Combine half-and-half, flour and garlic salt in medium saucepan; beat with wire whisk smooth. Blend in chicken broth. Stir in 1 cup cheddar cheese, Monterrey Jack cheese, ½ cup sour cream, pimiento, parsley and paprika. Cook sauce over medium-low heat until mixture thickens, stirring constantly. Remove from heat set aside. Melt butter in small skillet over medium-high heat. Cook and stir mushrooms in butter.

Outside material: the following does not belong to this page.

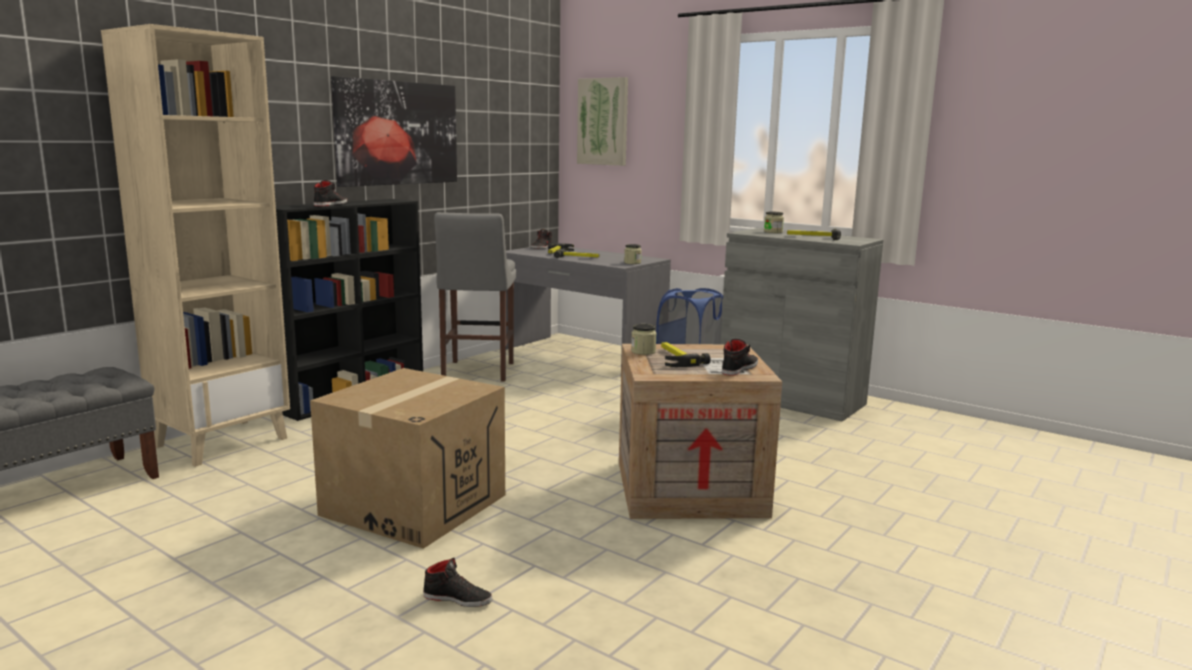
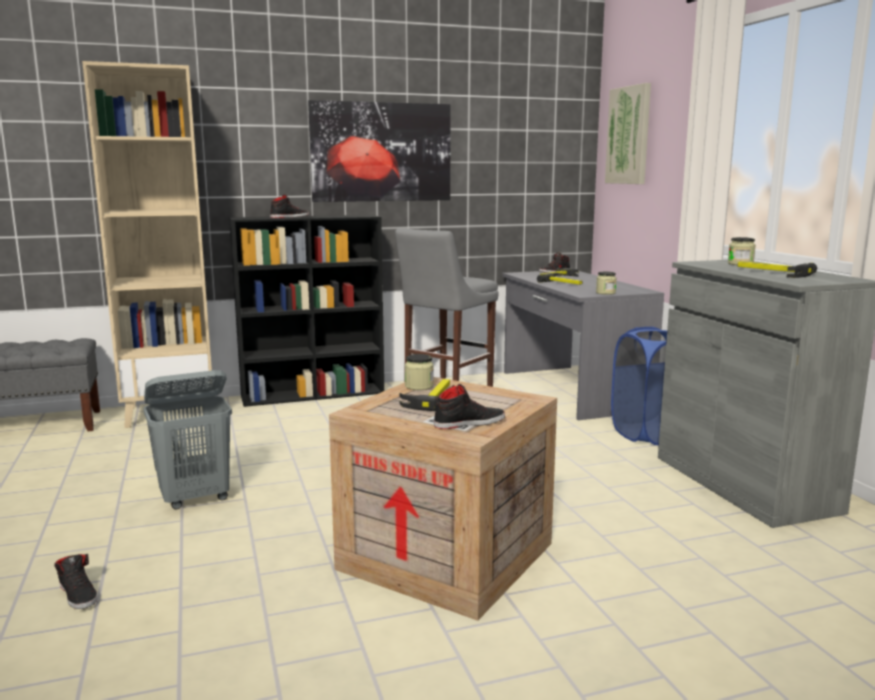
camera: 35 degrees right, 0 degrees up
(414, 504) = (196, 498): cardboard box -> grey laundry basket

On half of each crepe, place equally divided portions of cooked broccoli, chicken and mushrooms. Spoon 1 to 2 tablespoons cheese sauce over each. Fold crepes.
Place in large, shallow baking dish. Pour remaining cheese sauce over crepes. Top with remaining 1 cup sour cream and 1 cup cheddar cheese. Bake, uncovered, in preheated 350° oven 5 to 10 minutes or until cheese melts. Garnish with fresh parsley, if desired.